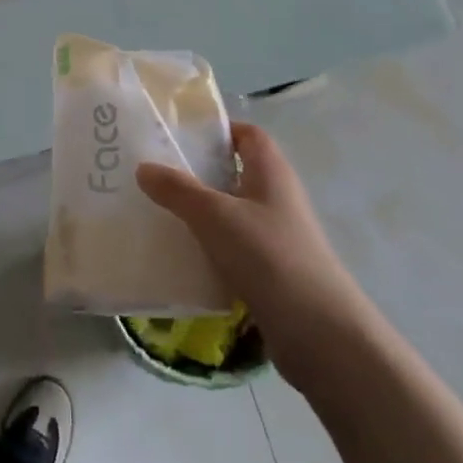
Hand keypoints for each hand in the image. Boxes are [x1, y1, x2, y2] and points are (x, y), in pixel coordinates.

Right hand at [136, 123, 368, 374]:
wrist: (318, 332)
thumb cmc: (268, 256)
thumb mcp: (215, 216)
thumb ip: (177, 189)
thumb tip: (143, 167)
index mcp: (271, 172)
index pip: (247, 134)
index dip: (218, 129)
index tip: (177, 134)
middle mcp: (276, 197)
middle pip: (234, 172)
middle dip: (197, 171)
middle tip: (154, 171)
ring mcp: (275, 235)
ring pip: (230, 211)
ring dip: (199, 210)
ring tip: (155, 210)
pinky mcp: (269, 270)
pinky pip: (231, 246)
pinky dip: (207, 245)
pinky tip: (177, 253)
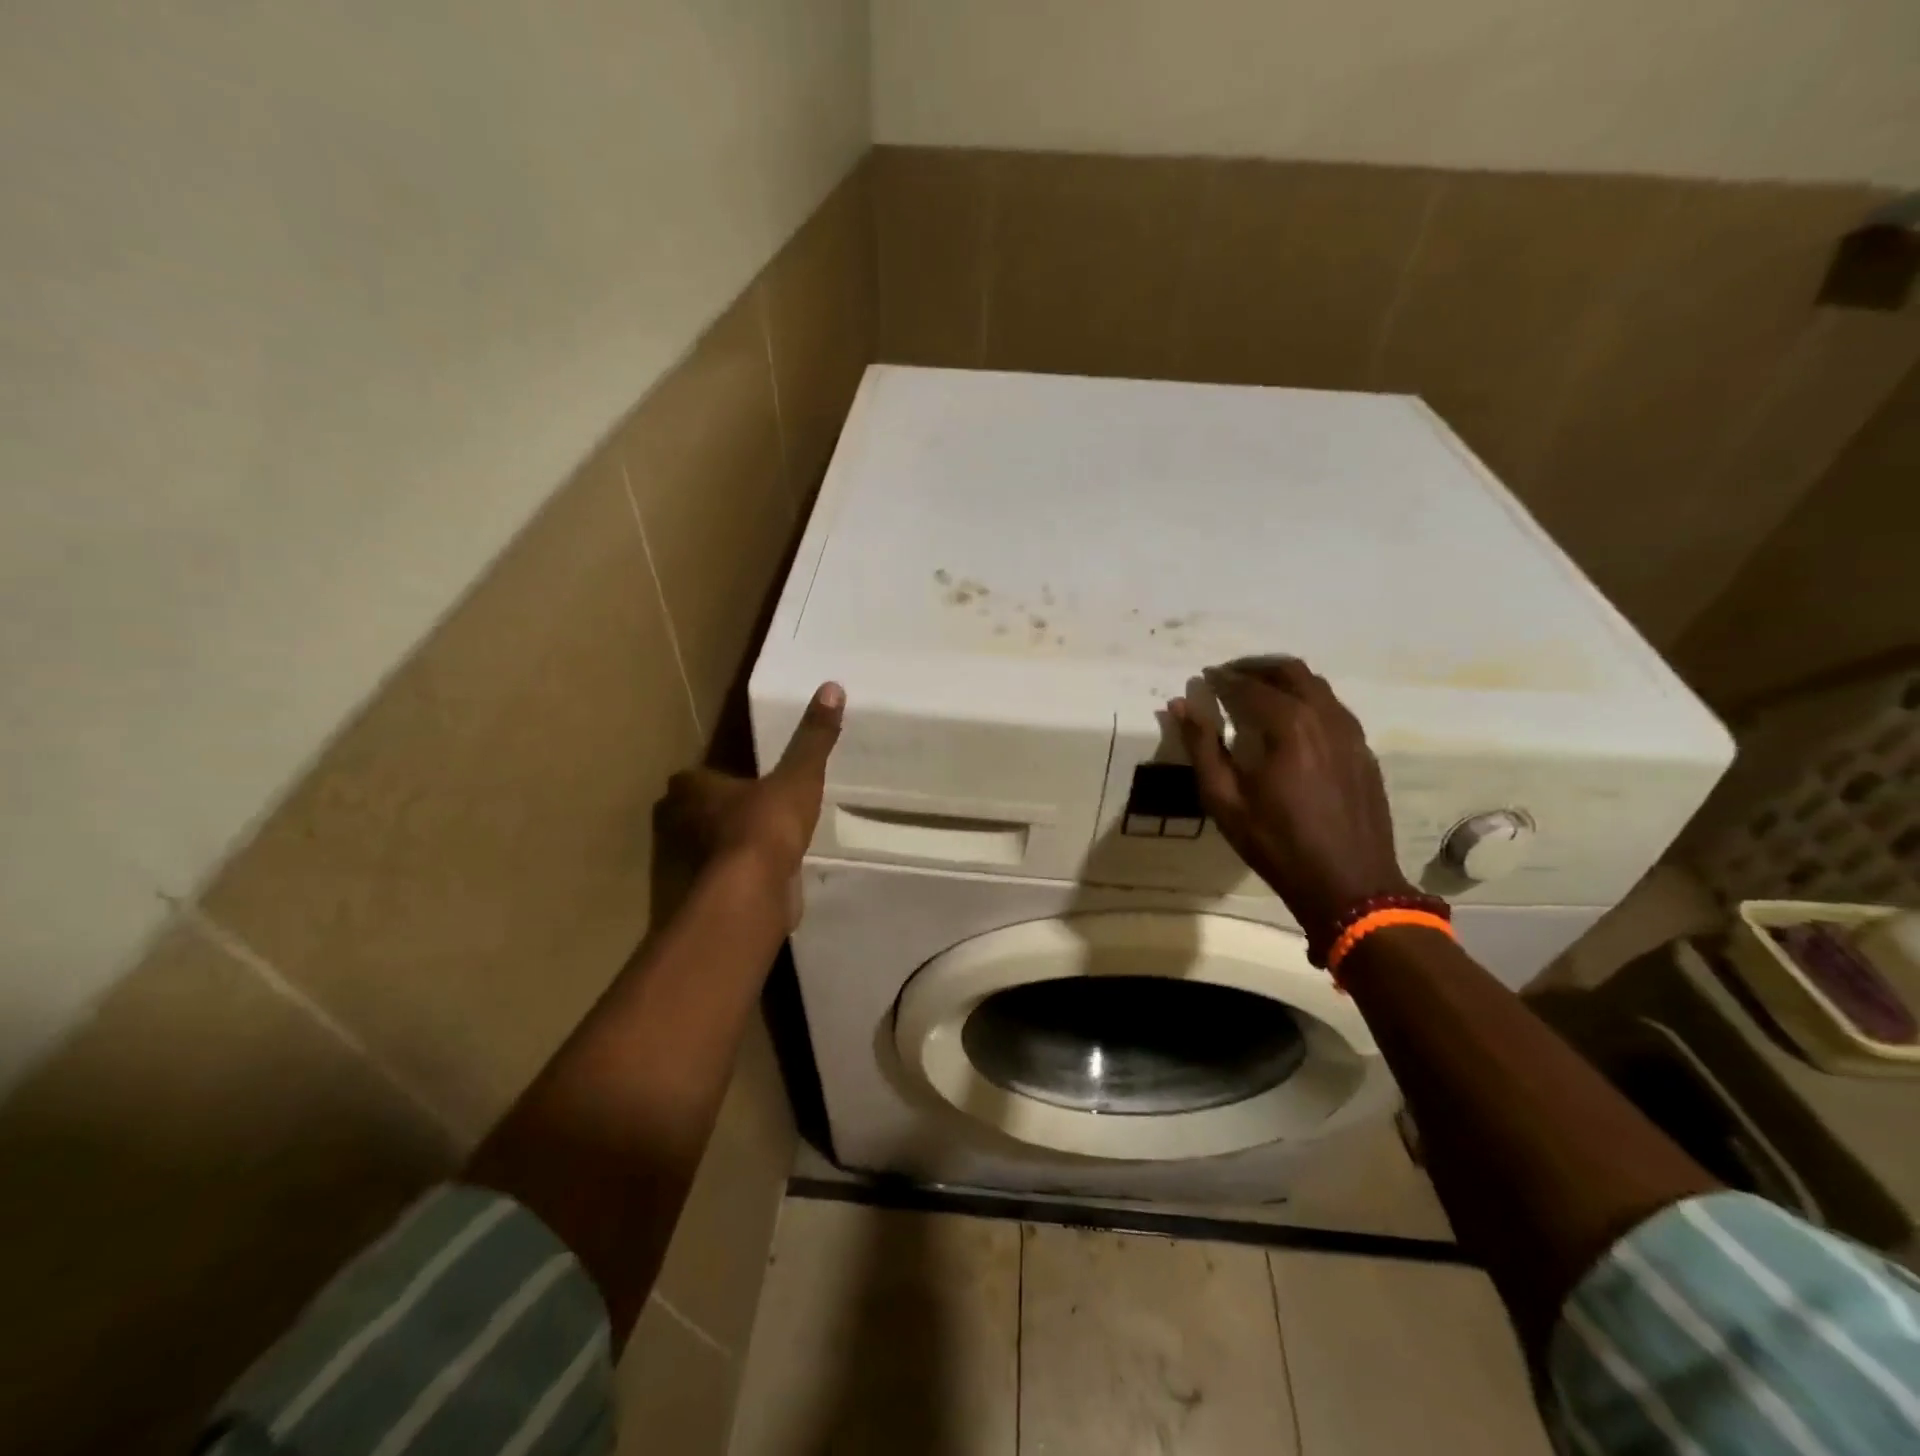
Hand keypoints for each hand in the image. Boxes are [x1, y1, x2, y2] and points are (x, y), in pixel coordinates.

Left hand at [663, 683, 843, 912]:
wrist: (753, 893)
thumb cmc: (766, 824)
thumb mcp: (798, 775)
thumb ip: (813, 738)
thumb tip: (832, 687)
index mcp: (695, 790)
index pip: (691, 778)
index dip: (710, 778)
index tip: (734, 778)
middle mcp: (683, 825)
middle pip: (694, 813)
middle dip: (716, 811)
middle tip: (749, 807)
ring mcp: (693, 865)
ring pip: (707, 847)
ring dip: (728, 844)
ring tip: (762, 840)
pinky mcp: (708, 896)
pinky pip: (725, 878)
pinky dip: (741, 876)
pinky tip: (767, 873)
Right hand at [1168, 658, 1411, 936]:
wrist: (1350, 886)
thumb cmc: (1277, 844)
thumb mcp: (1224, 800)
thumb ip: (1202, 746)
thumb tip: (1180, 705)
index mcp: (1289, 726)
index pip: (1250, 686)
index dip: (1223, 678)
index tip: (1204, 678)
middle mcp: (1325, 718)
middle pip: (1291, 671)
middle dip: (1256, 668)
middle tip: (1229, 676)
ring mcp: (1352, 734)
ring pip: (1318, 687)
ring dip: (1284, 681)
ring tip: (1257, 694)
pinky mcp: (1364, 752)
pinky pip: (1334, 709)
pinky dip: (1307, 702)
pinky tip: (1290, 725)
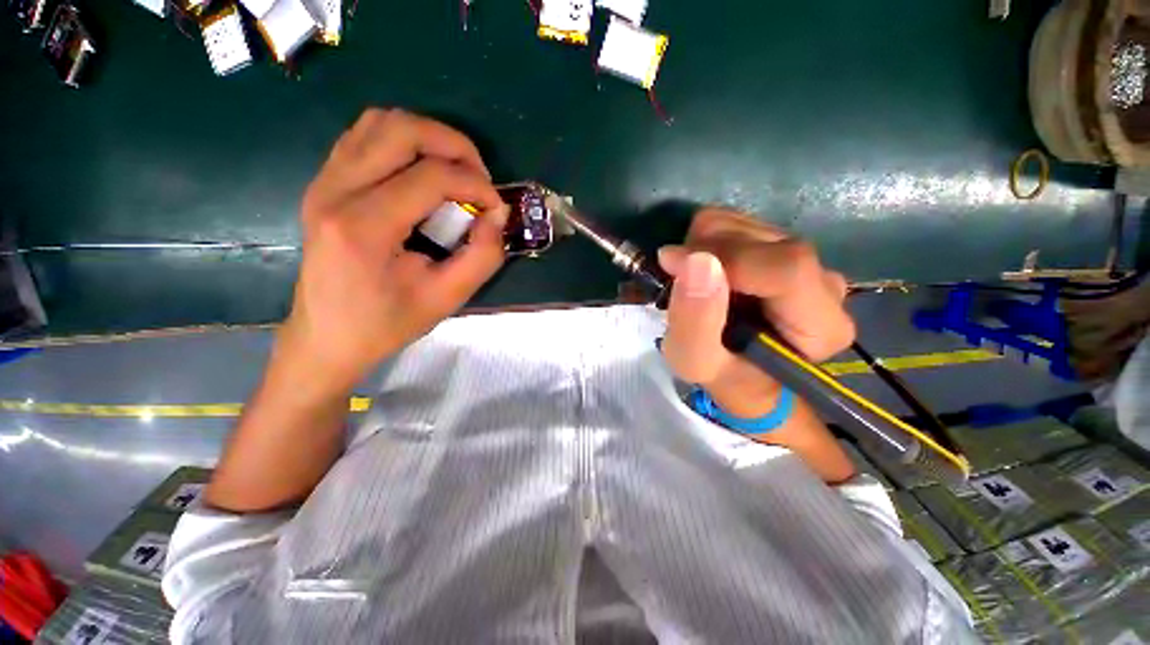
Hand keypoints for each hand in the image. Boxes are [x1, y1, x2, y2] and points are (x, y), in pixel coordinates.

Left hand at [282, 109, 508, 387]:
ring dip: (429, 139)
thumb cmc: (386, 324)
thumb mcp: (446, 298)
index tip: (496, 208)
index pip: (430, 176)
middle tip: (479, 179)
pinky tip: (423, 174)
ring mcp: (324, 182)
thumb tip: (498, 215)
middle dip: (454, 145)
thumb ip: (482, 256)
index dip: (475, 185)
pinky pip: (365, 137)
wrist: (327, 338)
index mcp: (363, 226)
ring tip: (455, 173)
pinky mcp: (325, 184)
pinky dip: (403, 144)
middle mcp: (335, 190)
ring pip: (380, 122)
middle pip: (401, 128)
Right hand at [658, 208, 854, 417]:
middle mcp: (823, 283)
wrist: (741, 373)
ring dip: (701, 247)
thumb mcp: (695, 362)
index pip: (785, 268)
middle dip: (703, 253)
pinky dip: (705, 242)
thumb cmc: (723, 376)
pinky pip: (735, 224)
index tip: (672, 264)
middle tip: (679, 284)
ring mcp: (805, 259)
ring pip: (743, 224)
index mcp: (821, 325)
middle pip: (760, 239)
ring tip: (693, 284)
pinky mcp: (783, 247)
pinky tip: (704, 272)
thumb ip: (694, 321)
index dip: (725, 259)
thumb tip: (695, 260)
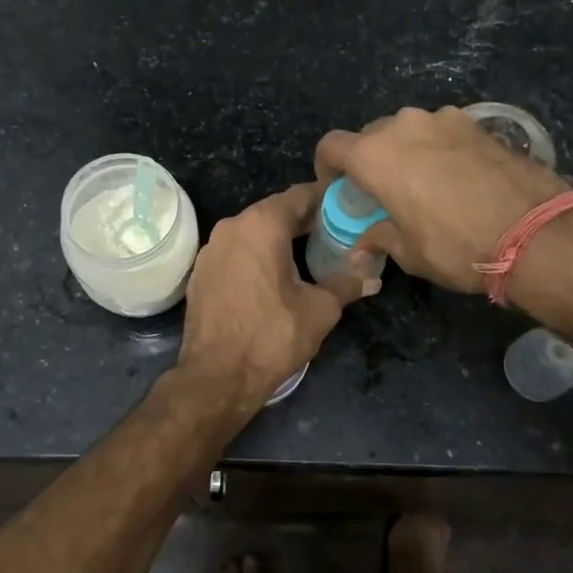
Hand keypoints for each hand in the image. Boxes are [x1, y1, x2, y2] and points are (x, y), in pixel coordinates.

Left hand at [176, 182, 361, 414]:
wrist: (216, 377)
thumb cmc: (272, 337)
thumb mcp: (320, 310)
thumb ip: (346, 285)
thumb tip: (372, 278)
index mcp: (262, 225)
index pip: (300, 195)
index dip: (326, 199)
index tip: (348, 208)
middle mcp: (232, 227)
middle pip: (275, 211)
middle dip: (304, 221)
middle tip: (335, 233)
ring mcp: (211, 249)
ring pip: (253, 232)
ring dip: (279, 239)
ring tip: (308, 255)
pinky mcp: (200, 272)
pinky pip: (236, 252)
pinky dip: (257, 256)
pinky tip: (274, 276)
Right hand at [315, 106, 568, 295]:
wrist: (538, 234)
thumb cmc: (458, 246)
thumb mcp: (410, 253)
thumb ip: (379, 240)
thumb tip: (360, 248)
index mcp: (377, 155)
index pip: (332, 146)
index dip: (327, 168)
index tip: (338, 191)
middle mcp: (405, 126)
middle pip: (371, 136)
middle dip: (369, 162)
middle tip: (382, 193)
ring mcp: (445, 119)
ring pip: (410, 131)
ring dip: (406, 153)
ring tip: (423, 185)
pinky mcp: (479, 123)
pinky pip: (443, 132)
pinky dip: (438, 150)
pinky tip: (457, 179)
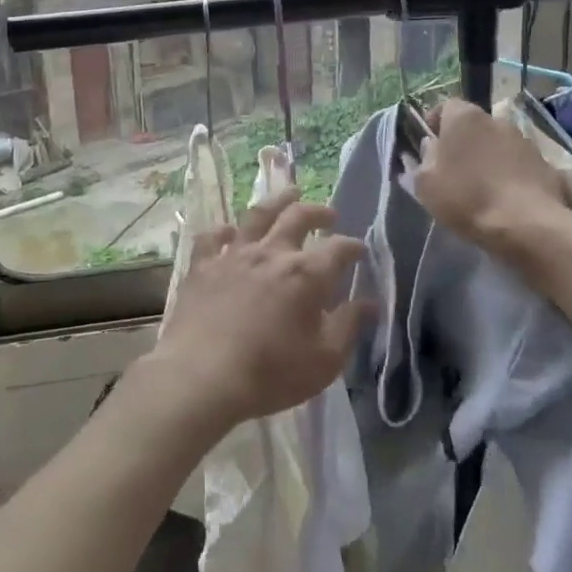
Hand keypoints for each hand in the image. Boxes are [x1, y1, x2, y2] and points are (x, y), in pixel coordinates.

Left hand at [141, 187, 371, 434]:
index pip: (339, 249)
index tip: (360, 250)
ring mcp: (234, 255)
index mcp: (306, 274)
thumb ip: (349, 326)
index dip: (353, 247)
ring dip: (277, 201)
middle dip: (319, 211)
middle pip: (299, 217)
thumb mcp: (325, 360)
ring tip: (289, 194)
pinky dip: (224, 230)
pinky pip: (213, 237)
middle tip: (329, 214)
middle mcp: (272, 253)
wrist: (202, 377)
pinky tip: (230, 231)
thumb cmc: (271, 374)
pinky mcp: (203, 266)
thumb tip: (369, 303)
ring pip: (258, 215)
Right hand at [415, 99, 567, 250]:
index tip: (430, 144)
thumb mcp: (425, 184)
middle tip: (453, 168)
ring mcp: (524, 140)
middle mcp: (495, 120)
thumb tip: (430, 146)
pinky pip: (518, 162)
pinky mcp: (544, 162)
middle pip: (473, 125)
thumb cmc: (467, 198)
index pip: (446, 106)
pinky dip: (510, 172)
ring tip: (481, 185)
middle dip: (463, 141)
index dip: (435, 123)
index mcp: (464, 118)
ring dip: (488, 156)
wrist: (526, 224)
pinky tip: (505, 197)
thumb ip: (422, 159)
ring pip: (497, 142)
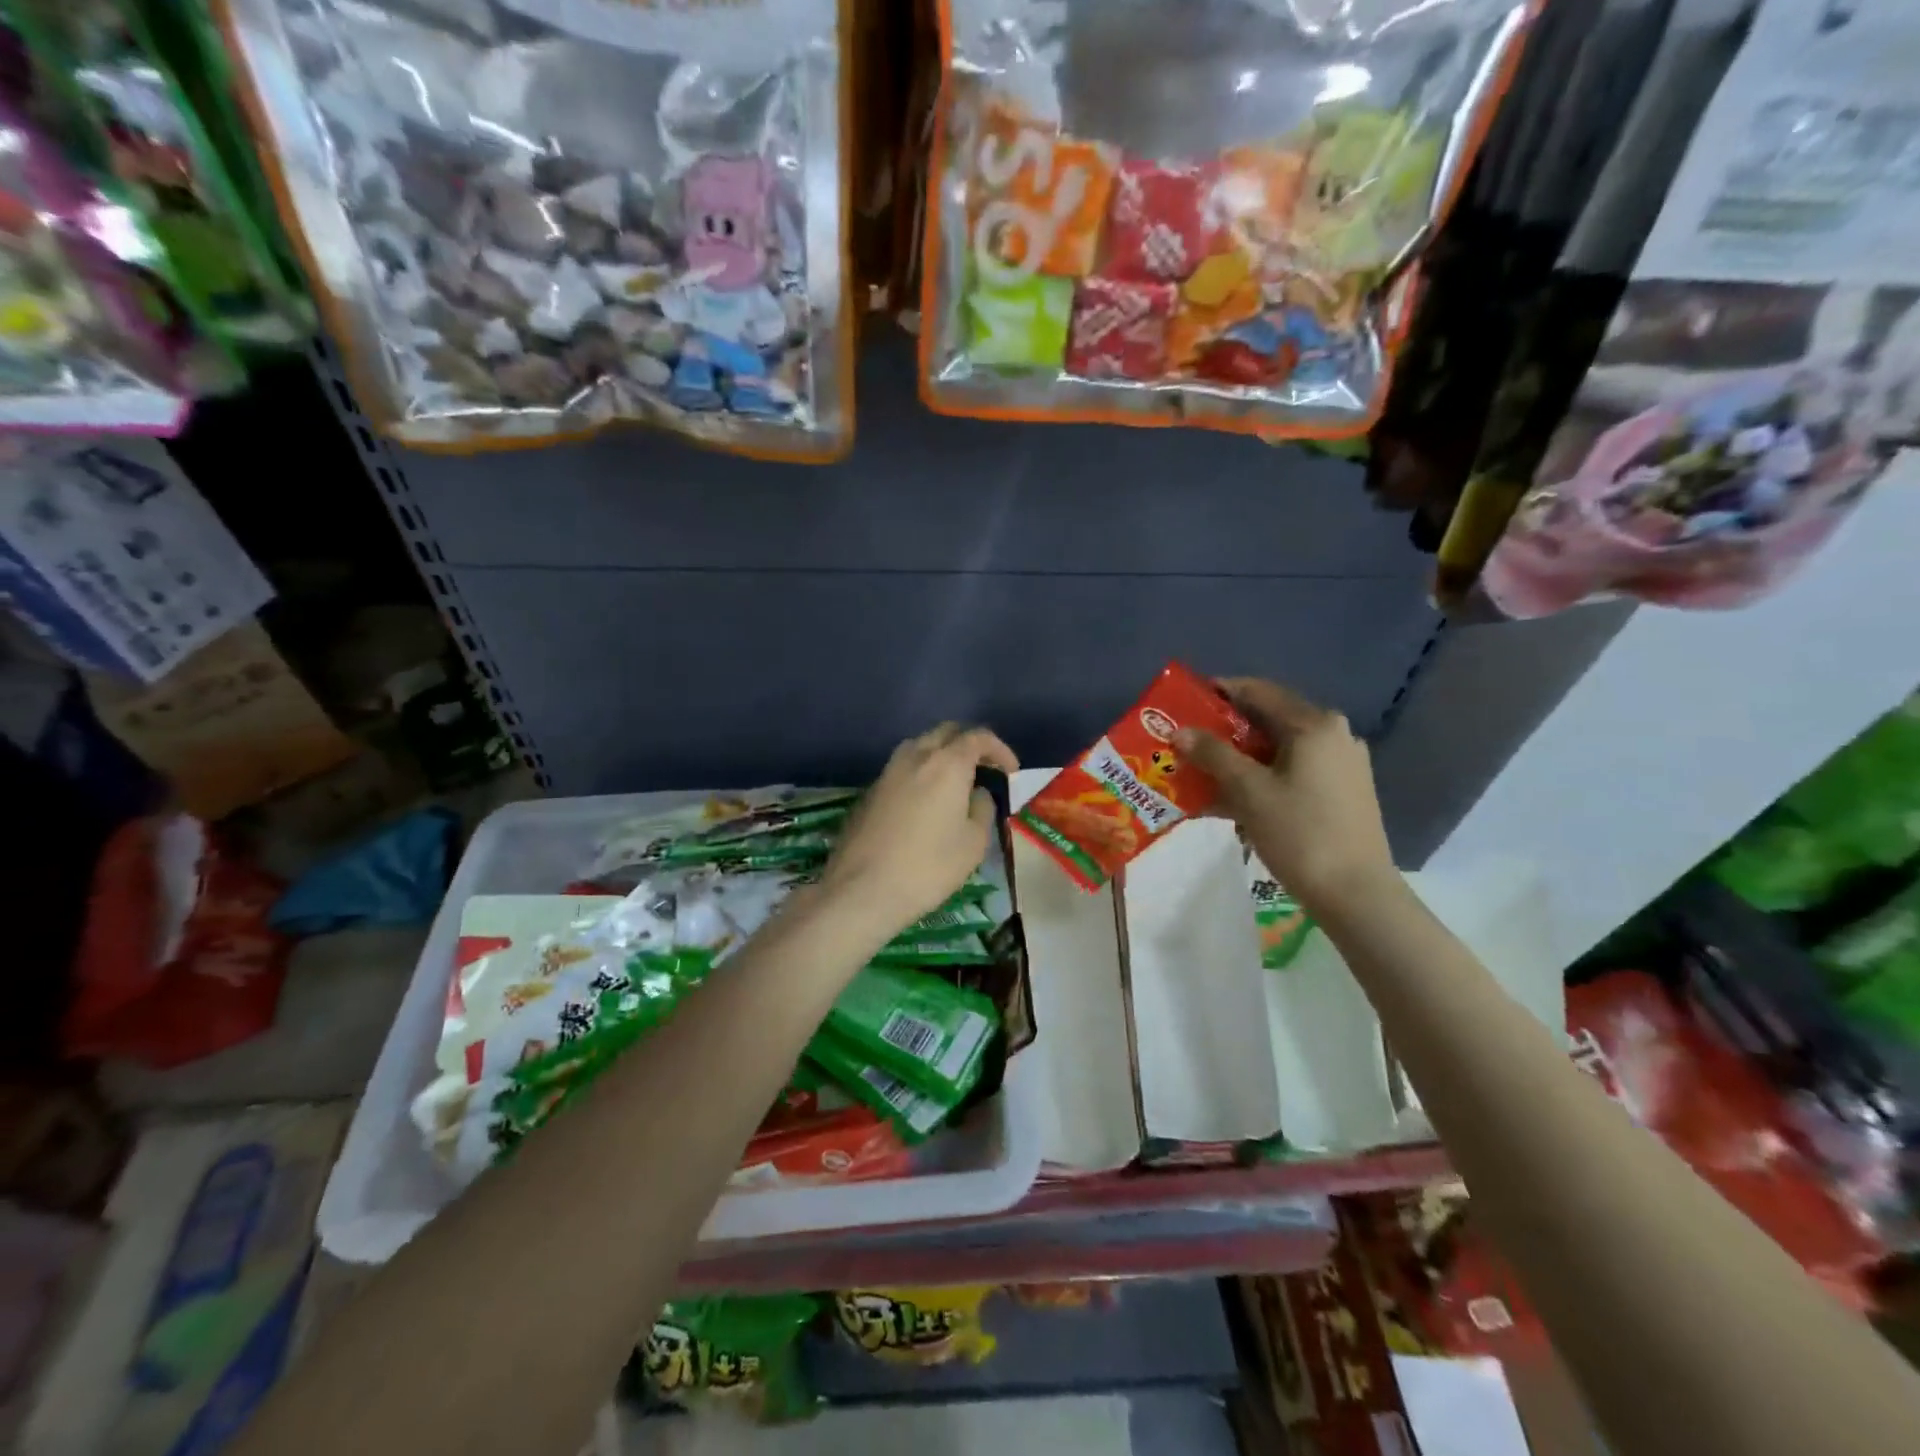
* * *
**Activity**
If a line of the records above holds the word "Right", show it.

**Solution below**
Right hand at [136, 123, 368, 374]:
Right hand at [1168, 658, 1411, 936]:
Right hand at [658, 208, 854, 417]:
Right hand at [315, 106, 568, 295]:
Right hand at [415, 99, 567, 250]:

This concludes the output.